The agent supply chain didn't get a quieter day — it got a state actor. Microsoft attributed the 140-plus package Mastra AI npm compromise, tracked here since 17 June, to North Korea's Sapphire Sleet / BlueNoroff, turning an opportunistic token-theft into a persistent state campaign.
Underneath the attribution, the week's self-auditing pattern kept running. Langflow shipped its third critical-class hole in a month — a BaseFileComponent arbitrary-file-read that chains to RCE at CVSS 9.6 — on a project already carrying a CISA KEV entry, alongside an unauthenticated upload DoS. The agent-memory stores kept leaking across tenants (stigmem-node's BOLA cluster, network-ai's ungated ApprovalInbox and sandbox-escape bugs), the MCP servers kept under-validating the URLs and paths they fetch (mcp-searxng's unbounded read, mcpvault's non-recursive denylist, appium-mcp's MCP-UI XSS), and OpenBao drew a second wave of namespace-isolation advisories. The bright spot is that nearly all of it is pre-exploitation disclosure with fixes already shipped — the live exceptions are the Langflow KEV entry and, now, the Mastra campaign.
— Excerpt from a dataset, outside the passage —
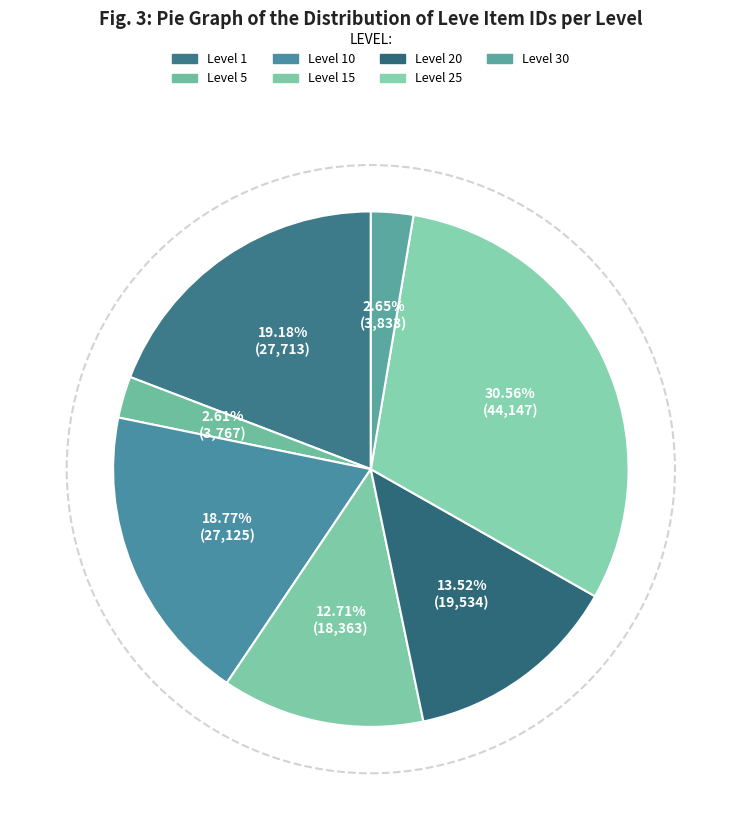

To the nearest percent, what is the combined percentage of Level 10 and Level 15?

31%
→ Operational priority for the night if you pulled any Mastra-ecosystem npm package in the compromise window, treat every harvested token as in BlueNoroff's hands — rotate now and hunt for post-compromise TTPs, not just the original dropper — then pin Langflow to the patched release and get it behind authentication, because three criticals and a KEV listing make it hostile-by-default.